__Request__: A faithful copy is needed of the lines below from the one with "Gerade nicht" up to and including the one with "Estrategia / Estrategia en tiempo real"; set it down with no pictures and no other lines.

--- Information provided Enclosed Below ---

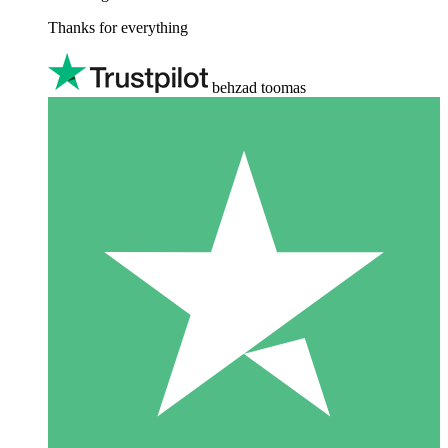
Thanks for everything
behzad toomas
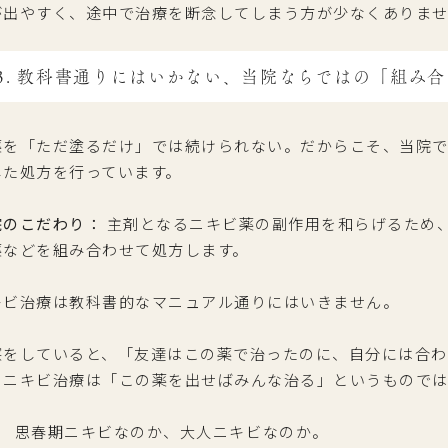
が出やすく、途中で治療を断念してしまう方が少なくありま
3. 教科書通りにはいかない、当院ならではの「組み
薬を「ただ塗るだけ」では続けられない。だからこそ、当院
した処方を行っています。
院のこだわり：
主剤となるニキビ薬の副作用を和らげるため
薬などを組み合わせて処方します。
キビ治療は教科書的なマニュアル通りにはいきません。
察をしていると、「友達はこの薬で治ったのに、自分には合わ
、ニキビ治療は「この薬を出せばみんな治る」というもので
思春期ニキビなのか、大人ニキビなのか。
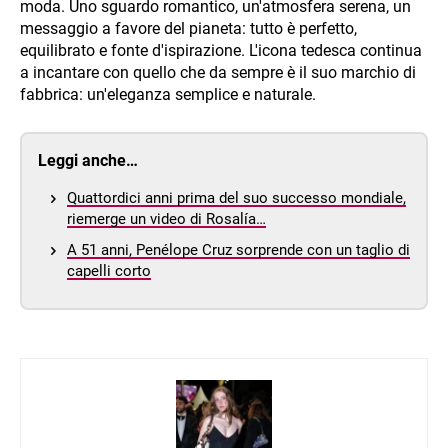
moda. Uno sguardo romantico, un'atmosfera serena, un
messaggio a favore del pianeta: tutto è perfetto,
equilibrato e fonte d'ispirazione. L'icona tedesca continua
a incantare con quello che da sempre è il suo marchio di
fabbrica: un'eleganza semplice e naturale.
Leggi anche…
Quattordici anni prima del suo successo mondiale,
riemerge un video di Rosalía…
A 51 anni, Penélope Cruz sorprende con un taglio di
capelli corto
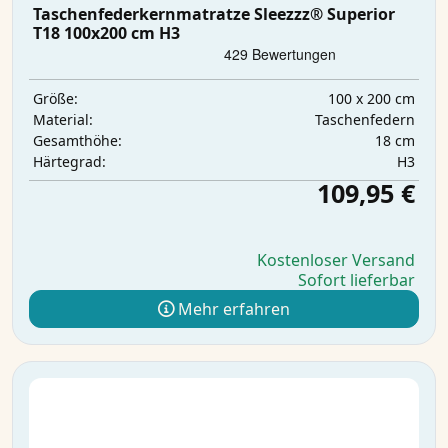
Taschenfederkernmatratze Sleezzz® Superior
T18 100x200 cm H3
100 x 200 cm
Größe:
Taschenfedern
Material:
18 cm
Gesamthöhe:
H3
Härtegrad:
109,95 €
Kostenloser Versand
Sofort lieferbar
Mehr erfahren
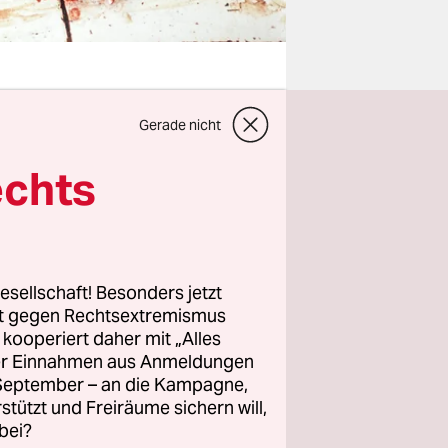
Gerade nicht
in Atem.
aren und
echts
er den
isch
ien
zin als
esellschaft! Besonders jetzt
ohlich.
rt gegen Rechtsextremismus
z kooperiert daher mit „Alles
usbreitung
ller Einnahmen aus Anmeldungen
rheit
. September – an die Kampagne,
t es
rstützt und Freiräume sichern will,
edizin:
bei?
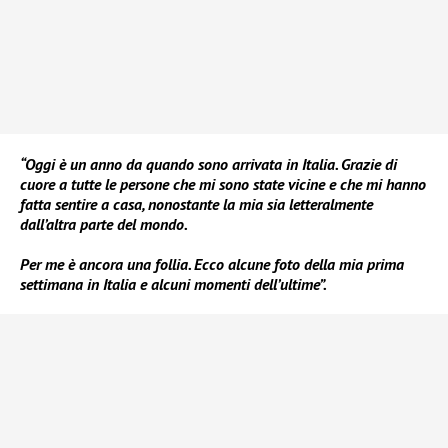
“Oggi è un anno da quando sono arrivata in Italia. Grazie di
cuore a tutte le persone che mi sono state vicine e che mi hanno
fatta sentire a casa, nonostante la mia sia letteralmente
dall’altra parte del mondo.
Per me è ancora una follia. Ecco alcune foto della mia prima
settimana in Italia e alcuni momenti dell’ultime”.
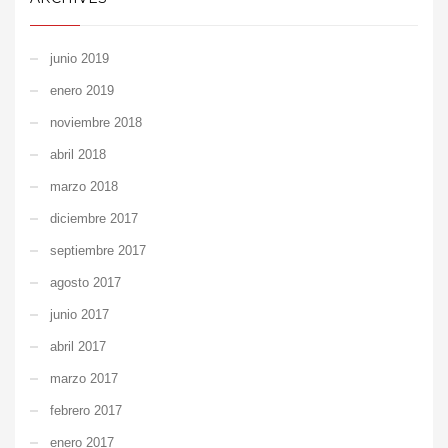
junio 2019
enero 2019
noviembre 2018
abril 2018
marzo 2018
diciembre 2017
septiembre 2017
agosto 2017
junio 2017
abril 2017
marzo 2017
febrero 2017
enero 2017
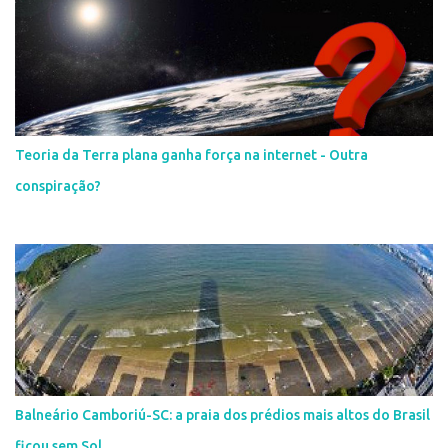
Teoria da Terra plana ganha força na internet - Outra
conspiração?
Balneário Camboriú-SC: a praia dos prédios mais altos do Brasil
ficou sem Sol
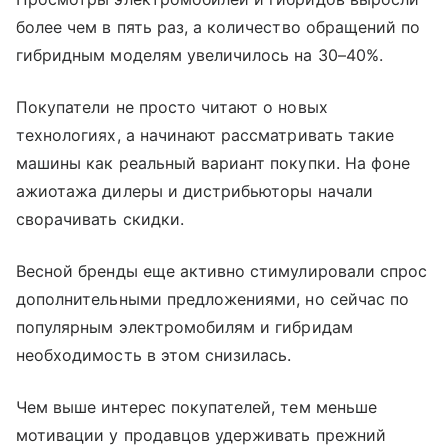
более чем в пять раз, а количество обращений по
гибридным моделям увеличилось на 30–40%.
Покупатели не просто читают о новых
технологиях, а начинают рассматривать такие
машины как реальный вариант покупки. На фоне
ажиотажа дилеры и дистрибьюторы начали
сворачивать скидки.
Весной бренды еще активно стимулировали спрос
дополнительными предложениями, но сейчас по
популярным электромобилям и гибридам
необходимость в этом снизилась.
Чем выше интерес покупателей, тем меньше
мотивации у продавцов удерживать прежний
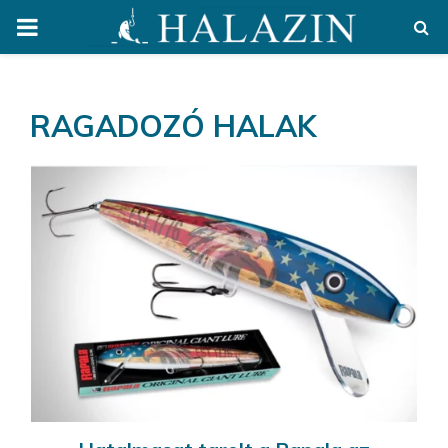
PRIMARY
MENU
RAGADOZÓ HALAK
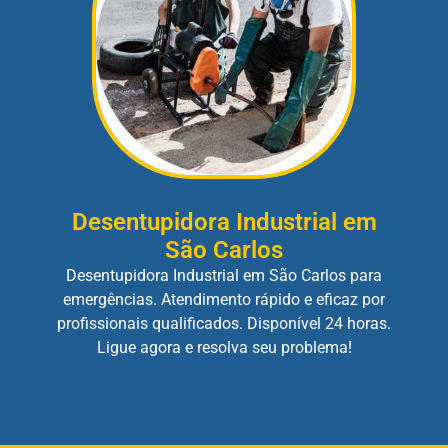
Desentupidora Industrial em
São Carlos
Desentupidora Industrial em São Carlos para
emergências. Atendimento rápido e eficaz por
profissionais qualificados. Disponível 24 horas.
Ligue agora e resolva seu problema!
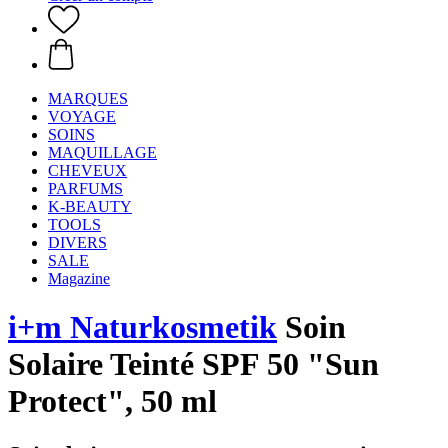
MARQUES
VOYAGE
SOINS
MAQUILLAGE
CHEVEUX
PARFUMS
K-BEAUTY
TOOLS
DIVERS
SALE
Magazine
i+m Naturkosmetik
Soin
Solaire Teinté SPF 50 "Sun
Protect", 50 ml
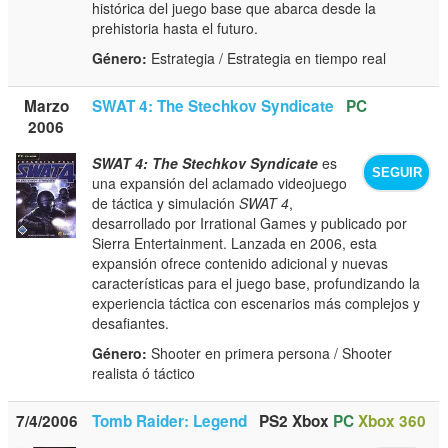
histórica del juego base que abarca desde la
prehistoria hasta el futuro.
Género:
Estrategia / Estrategia en tiempo real
Marzo
SWAT 4: The Stechkov Syndicate
PC
2006
SWAT 4: The Stechkov Syndicate
es
SEGUIR
una expansión del aclamado videojuego
de táctica y simulación
SWAT 4
,
desarrollado por Irrational Games y publicado por
Sierra Entertainment. Lanzada en 2006, esta
expansión ofrece contenido adicional y nuevas
características para el juego base, profundizando la
experiencia táctica con escenarios más complejos y
desafiantes.
Género:
Shooter en primera persona / Shooter
realista ó táctico
7/4/2006
Tomb Raider: Legend
PS2
Xbox
PC
Xbox 360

--- End of Enclosed Information provided ---

__Solved exercise__:
Gerade nicht
in Atem.
aren und
echts
er den
isch
ien
zin als
esellschaft! Besonders jetzt
ohlich.
rt gegen Rechtsextremismus
z kooperiert daher mit „Alles
usbreitung
ller Einnahmen aus Anmeldungen
rheit
. September – an die Kampagne,
t es
rstützt und Freiräume sichern will,
edizin:
bei?
“Oggi è un anno da quando sono arrivata in Italia. Grazie di
cuore a tutte le persone che mi sono state vicine e che mi hanno
fatta sentire a casa, nonostante la mia sia letteralmente
dall’altra parte del mondo.
Per me è ancora una follia. Ecco alcune foto della mia prima
settimana in Italia e alcuni momenti dell’ultime”.
junio 2019
enero 2019
noviembre 2018
abril 2018
marzo 2018
diciembre 2017
septiembre 2017
agosto 2017
junio 2017
abril 2017
marzo 2017
febrero 2017
enero 2017
Teoria da Terra plana ganha força na internet - Outra
conspiração?
Balneário Camboriú-SC: a praia dos prédios mais altos do Brasil
ficou sem Sol
более чем в пять раз, а количество обращений по
гибридным моделям увеличилось на 30–40%.
Покупатели не просто читают о новых
технологиях, а начинают рассматривать такие
машины как реальный вариант покупки. На фоне
ажиотажа дилеры и дистрибьюторы начали
сворачивать скидки.
Весной бренды еще активно стимулировали спрос
дополнительными предложениями, но сейчас по
популярным электромобилям и гибридам
необходимость в этом снизилась.
Чем выше интерес покупателей, тем меньше
мотивации у продавцов удерживать прежний
PRIMARY
MENU
RAGADOZÓ HALAK
Desentupidora Industrial em
São Carlos
Desentupidora Industrial em São Carlos para
emergências. Atendimento rápido e eficaz por
profissionais qualificados. Disponível 24 horas.
Ligue agora e resolva seu problema!
MARQUES
VOYAGE
SOINS
MAQUILLAGE
CHEVEUX
PARFUMS
K-BEAUTY
TOOLS
DIVERS
SALE
Magazine
i+m Naturkosmetik
Soin
Solaire Teinté SPF 50 "Sun
Protect", 50 ml
histórica del juego base que abarca desde la
prehistoria hasta el futuro.
Género:
Estrategia / Estrategia en tiempo real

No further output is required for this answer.